You mean everyone who owns a motherboard from a manufacturer that was given unclear guidance on power delivery from Intel, but also encouraged to make sure their boards benchmarked competitively (by providing enough voltage for clock boosts)? That's pretty much every enthusiast.

hypercube33 · a year ago
GN was saying people saw the bugs on chips not pushed at all on workstation boards though.
Dunedan · a year ago
This article is just quoting the original source of this information, which would be a much better link: https://www.theverge.com/2024/7/26/24206529/intel-13th-14th-...
MaximilianEmel · a year ago
I've only ever bought Intel, mostly because I perceived them to be more stable and reliable. I think next time, I will give AMD a try.
mereo · a year ago
I've been building my systems since 1999 and I've been pragmatic. Buying what was best at the time.
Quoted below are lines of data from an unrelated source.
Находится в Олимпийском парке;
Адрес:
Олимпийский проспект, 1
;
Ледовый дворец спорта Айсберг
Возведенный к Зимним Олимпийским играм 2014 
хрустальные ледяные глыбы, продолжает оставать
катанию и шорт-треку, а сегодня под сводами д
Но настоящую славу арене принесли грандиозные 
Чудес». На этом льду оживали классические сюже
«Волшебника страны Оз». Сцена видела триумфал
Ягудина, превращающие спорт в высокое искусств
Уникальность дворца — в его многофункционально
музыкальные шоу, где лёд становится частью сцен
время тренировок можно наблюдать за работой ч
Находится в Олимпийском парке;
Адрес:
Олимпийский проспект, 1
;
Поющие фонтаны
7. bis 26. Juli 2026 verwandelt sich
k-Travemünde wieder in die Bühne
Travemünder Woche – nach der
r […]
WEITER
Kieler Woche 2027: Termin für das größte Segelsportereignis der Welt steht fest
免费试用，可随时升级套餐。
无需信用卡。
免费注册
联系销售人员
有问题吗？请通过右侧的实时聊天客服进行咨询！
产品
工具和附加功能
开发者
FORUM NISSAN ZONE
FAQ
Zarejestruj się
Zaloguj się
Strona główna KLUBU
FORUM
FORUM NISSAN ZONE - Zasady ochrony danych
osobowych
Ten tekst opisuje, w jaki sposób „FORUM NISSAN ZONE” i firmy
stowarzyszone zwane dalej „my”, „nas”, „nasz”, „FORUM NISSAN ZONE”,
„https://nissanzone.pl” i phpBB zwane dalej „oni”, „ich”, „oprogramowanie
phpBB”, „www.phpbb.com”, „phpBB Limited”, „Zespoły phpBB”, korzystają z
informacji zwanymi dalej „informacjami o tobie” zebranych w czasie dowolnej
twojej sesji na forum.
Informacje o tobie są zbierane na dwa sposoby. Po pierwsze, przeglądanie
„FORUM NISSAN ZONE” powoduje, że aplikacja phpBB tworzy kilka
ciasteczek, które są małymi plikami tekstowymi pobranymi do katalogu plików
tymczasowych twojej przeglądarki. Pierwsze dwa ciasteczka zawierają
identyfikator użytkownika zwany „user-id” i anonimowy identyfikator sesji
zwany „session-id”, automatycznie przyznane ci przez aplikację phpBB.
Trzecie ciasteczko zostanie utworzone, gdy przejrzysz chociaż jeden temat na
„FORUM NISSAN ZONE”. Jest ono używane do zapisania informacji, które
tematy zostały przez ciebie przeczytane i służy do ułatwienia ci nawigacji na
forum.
I never had stability problems with both AMD and Intel.
Havoc · a year ago
Given that some reports put failure rates as high as 50% for some models/conditions this may as well be a recall.
Arrath · a year ago
Would almost think a recall would be easier to handle that hundreds of thousands/millions of individual RMA/warranty claims.
mystified5016 · a year ago
They're hoping a large fraction of people won't bother with the RMA process and will just shut up and go away.

Unfortunately for Intel, "away" here means "to buy an AMD processor"

cyanydeez · a year ago
Recall likely affects shareholders so, you know, waste more time and money to ensure your corporate profits
qingcharles · a year ago
How would a recall work, given that half of these chips are soldered onto mobos, not socketed?